Penso, logo sou carne. Sou tudo que tem odor: carne pensante, carnis cogitans. Mas é incrível como eu costumo me esquecer disso diariamente. Do contrário, não passaria horas e horas a fio na frente de um computador escrevendo uma dissertação de mestrado. Não, não, eu iria aumentar as potencialidades do meu corpo: iria dançar, iria cantar, iria… Tomo, sem o saber, a herança de que sou uma alma, uma alma que possui linguagem e que pela linguagem desvela o mundo. Que ingênuo! E ainda acuso o cristianismo dessa maldição! Mas que injusto é acusá-lo disso, logo a religião que fez o verbo se tornar carne.

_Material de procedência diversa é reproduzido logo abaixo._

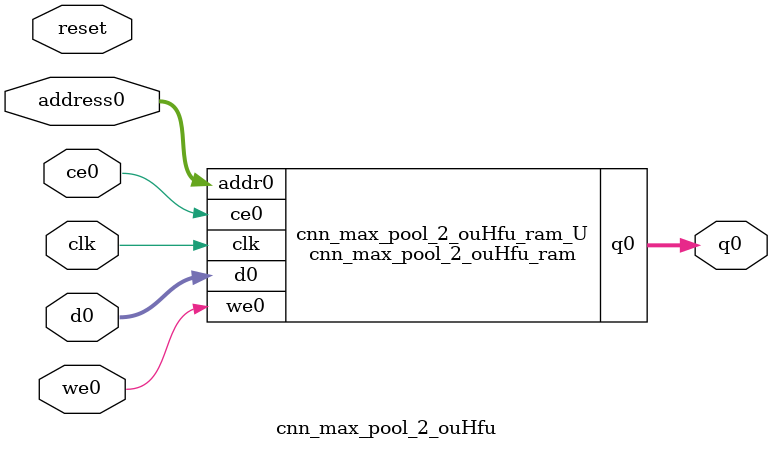
<source format=v>
`timescale 1 ns / 1 ps
module cnn_max_pool_2_ouHfu_ram (addr0, ce0, d0, we0, q0,  clk);

parameter DWIDTH = 14;
parameter AWIDTH = 9;
parameter MEM_SIZE = 400;

input[AWIDTH-1:0] addr0;
input ce0;
input[DWIDTH-1:0] d0;
input we0;
output reg[DWIDTH-1:0] q0;
input clk;

(* ram_style = "block" *)reg [DWIDTH-1:0] ram[0:MEM_SIZE-1];




always @(posedge clk)  
begin 
    if (ce0) 
    begin
        if (we0) 
        begin 
            ram[addr0] <= d0; 
        end 
        q0 <= ram[addr0];
    end
end


endmodule

`timescale 1 ns / 1 ps
module cnn_max_pool_2_ouHfu(
    reset,
    clk,
    address0,
    ce0,
    we0,
    d0,
    q0);

parameter DataWidth = 32'd14;
parameter AddressRange = 32'd400;
parameter AddressWidth = 32'd9;
input reset;
input clk;
input[AddressWidth - 1:0] address0;
input ce0;
input we0;
input[DataWidth - 1:0] d0;
output[DataWidth - 1:0] q0;



cnn_max_pool_2_ouHfu_ram cnn_max_pool_2_ouHfu_ram_U(
    .clk( clk ),
    .addr0( address0 ),
    .ce0( ce0 ),
    .we0( we0 ),
    .d0( d0 ),
    .q0( q0 ));

endmodule


</source>
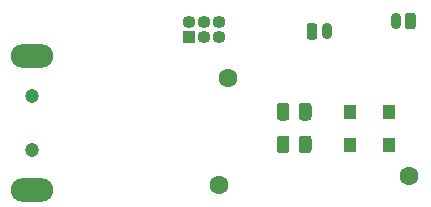
<source format=gbs>
G04 #@! TF.GenerationSoftware,KiCad,Pcbnew,5.1.6+dfsg1-1~bpo9+1*
G04 #@! TF.CreationDate,2022-04-04T20:25:57+02:00*
G04 #@! TF.ProjectId,sdrtrx-pttrelais,73647274-7278-42d7-9074-7472656c6169,rev?*
G04 #@! TF.SameCoordinates,Original*
G04 #@! TF.FileFunction,Soldermask,Bot*
G04 #@! TF.FilePolarity,Negative*
%FSLAX46Y46*%
G04 Gerber Fmt 4.6, Leading zero omitted, Abs format (unit mm)*
G04 Created by KiCad (PCBNEW 5.1.6+dfsg1-1~bpo9+1) date 2022-04-04 20:25:57*
%MOMM*%
%LPD*%
G01*
G04 APERTURE LIST*
%ADD10O,0.900000X1.400000*%
%ADD11R,1.000000X1.300000*%
%ADD12O,1.100000X1.100000*%
%ADD13R,1.100000X1.100000*%
%ADD14C,1.600000*%
%ADD15C,1.200000*%
%ADD16O,3.600000X2.000000*%
G04 APERTURE END LIST*
G36*
G01*
X124872800Y-86069250D02*
X124872800Y-87031750D01*
G75*
G02*
X124604050Y-87300500I-268750J0D01*
G01*
X124066550Y-87300500D01*
G75*
G02*
X123797800Y-87031750I0J268750D01*
G01*
X123797800Y-86069250D01*
G75*
G02*
X124066550Y-85800500I268750J0D01*
G01*
X124604050Y-85800500D01*
G75*
G02*
X124872800Y-86069250I0J-268750D01*
G01*
G37*
G36*
G01*
X126747800Y-86069250D02*
X126747800Y-87031750D01*
G75*
G02*
X126479050Y-87300500I-268750J0D01*
G01*
X125941550Y-87300500D01*
G75*
G02*
X125672800Y-87031750I0J268750D01*
G01*
X125672800Y-86069250D01*
G75*
G02*
X125941550Y-85800500I268750J0D01*
G01*
X126479050Y-85800500D01*
G75*
G02*
X126747800Y-86069250I0J-268750D01*
G01*
G37*
G36*
G01*
X124872800Y-88837850D02*
X124872800Y-89800350D01*
G75*
G02*
X124604050Y-90069100I-268750J0D01*
G01*
X124066550Y-90069100D01*
G75*
G02*
X123797800Y-89800350I0J268750D01*
G01*
X123797800Y-88837850D01*
G75*
G02*
X124066550Y-88569100I268750J0D01*
G01*
X124604050Y-88569100D01*
G75*
G02*
X124872800Y-88837850I0J-268750D01*
G01*
G37*
G36*
G01*
X126747800Y-88837850D02*
X126747800Y-89800350D01*
G75*
G02*
X126479050Y-90069100I-268750J0D01*
G01*
X125941550Y-90069100D01*
G75*
G02*
X125672800Y-89800350I0J268750D01*
G01*
X125672800Y-88837850D01*
G75*
G02*
X125941550Y-88569100I268750J0D01*
G01*
X126479050Y-88569100D01*
G75*
G02*
X126747800Y-88837850I0J-268750D01*
G01*
G37*
D10*
X128021400Y-79756000D03*
G36*
G01*
X126321400Y-80231000D02*
X126321400Y-79281000D01*
G75*
G02*
X126546400Y-79056000I225000J0D01*
G01*
X126996400Y-79056000D01*
G75*
G02*
X127221400Y-79281000I0J-225000D01*
G01*
X127221400Y-80231000D01*
G75*
G02*
X126996400Y-80456000I-225000J0D01*
G01*
X126546400Y-80456000D01*
G75*
G02*
X126321400Y-80231000I0J225000D01*
G01*
G37*
D11*
X133323600Y-86588600D03*
X130023600Y-86588600D03*
X129998200Y-89344500D03*
X133298200Y-89344500D03*
D12*
X118872000Y-78994000D03*
X118872000Y-80264000D03*
X117602000Y-78994000D03*
X117602000Y-80264000D03*
X116332000Y-78994000D03*
D13*
X116332000Y-80264000D03*
D14*
X118935500Y-92786200D03*
X134962900Y-92011500D03*
X119634000Y-83693000D03*
D10*
X133858000Y-78867000D03*
G36*
G01*
X135558000Y-78392000D02*
X135558000Y-79342000D01*
G75*
G02*
X135333000Y-79567000I-225000J0D01*
G01*
X134883000Y-79567000D01*
G75*
G02*
X134658000Y-79342000I0J225000D01*
G01*
X134658000Y-78392000D01*
G75*
G02*
X134883000Y-78167000I225000J0D01*
G01*
X135333000Y-78167000D01*
G75*
G02*
X135558000Y-78392000I0J-225000D01*
G01*
G37*
D15*
X103039000Y-85203000D03*
X103039000Y-89803000D03*
D16*
X103039000Y-81803000D03*
X103039000Y-93203000D03*
M02*

</source>
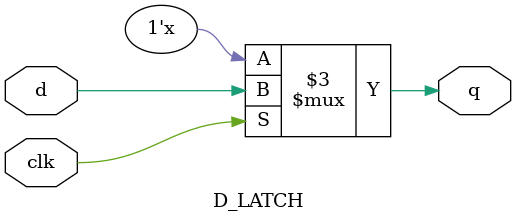
<source format=v>
`timescale 1ns / 1ps


module D_LATCH(
    input clk,
    input d,
    output reg q
    );
    //Sensitivity List
    always @ (d, clk)
    begin
        if (clk == 1)
            q <= d;
    end
    
endmodule

</source>
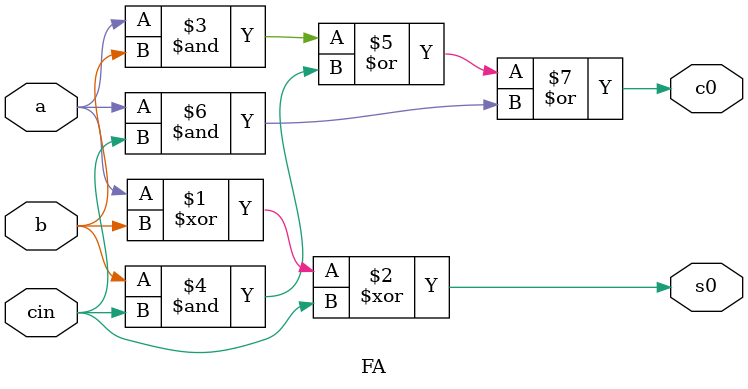
<source format=v>
`timescale 1ns / 1ps


module FA ( output c0, s0 ,input a, b, cin);
  assign s0 = a ^ b ^ cin;
  assign c0 = (a & b) | (b & cin) | (a & cin);
endmodule
</source>
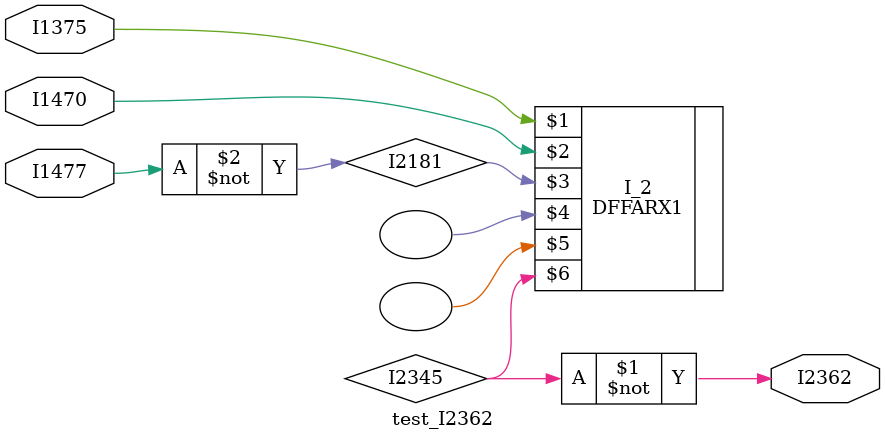
<source format=v>
module test_I2362(I1477,I1470,I1375,I2362);
input I1477,I1470,I1375;
output I2362;
wire I2181,I2345;
not I_0(I2362,I2345);
not I_1(I2181,I1477);
DFFARX1 I_2(I1375,I1470,I2181,,,I2345,);
endmodule



</source>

Pra quê criticar os católicos, que canibalizam-se e celebram a deglutição do corpo e do sangue do seu salvador aos domingos. Porém, o ritual não é espiritual, porque disso estamos vazios.

Se durmo por poucas horas, meu raciocínio e a minha respiração ficam descompassadas. Se me alimento mal, meu humor fica tão irritadiço que pareço uma besta, um animal antissocial. Mas se amo, me torno um deus e as minhas percepções se tornam mais coloridas e as sensações mais intensas. Quando amo, sequer pergunto pelo sentido de atribuir sentido às coisas. O sentido é sentido, e “a metafísica é a consequência de estar mal-disposto”. Ainda assim, posso me tomar como um sujeito idêntico a mim mesmo, o que significa que não mudo no decorrer do tempo, pois, minha substância, meu substrato, é alma. Como se não precisasse beber água no mundo, como se não tivesse que devolver essa mesma água para o mundo, como se 65% da minha carne não estivesse navegando e se afogando.

Ainda assim sou uma carne criadora em decomposição. Com um braço mecânico, sou um ciborgue. Com um câncer de esôfago, um desesperado. Espera-se que eu me comporte como se não fosse uma máquina desejante, como se eu não fosse carne em movimento. Meu cérebro é carne, minha língua é carne, e também o é meu pênis. Por isso sou potente, por isso sou frágil e vulnerável ao mundo. Tudo que me compõe me destrói. “Tudo que não me mata, me fortalece”. Meus encontros não são meus, são do mundo; minhas potências não são minhas, são do corpo. A diluição do eu-água em óleo. A mistura da carne com carne, e secreções que umedecem o corpo. Carne com pele que forma um rosto. Orifícios da fala: boca. Letra na carne: tatuagem. Carne em movimento no mundo: existência.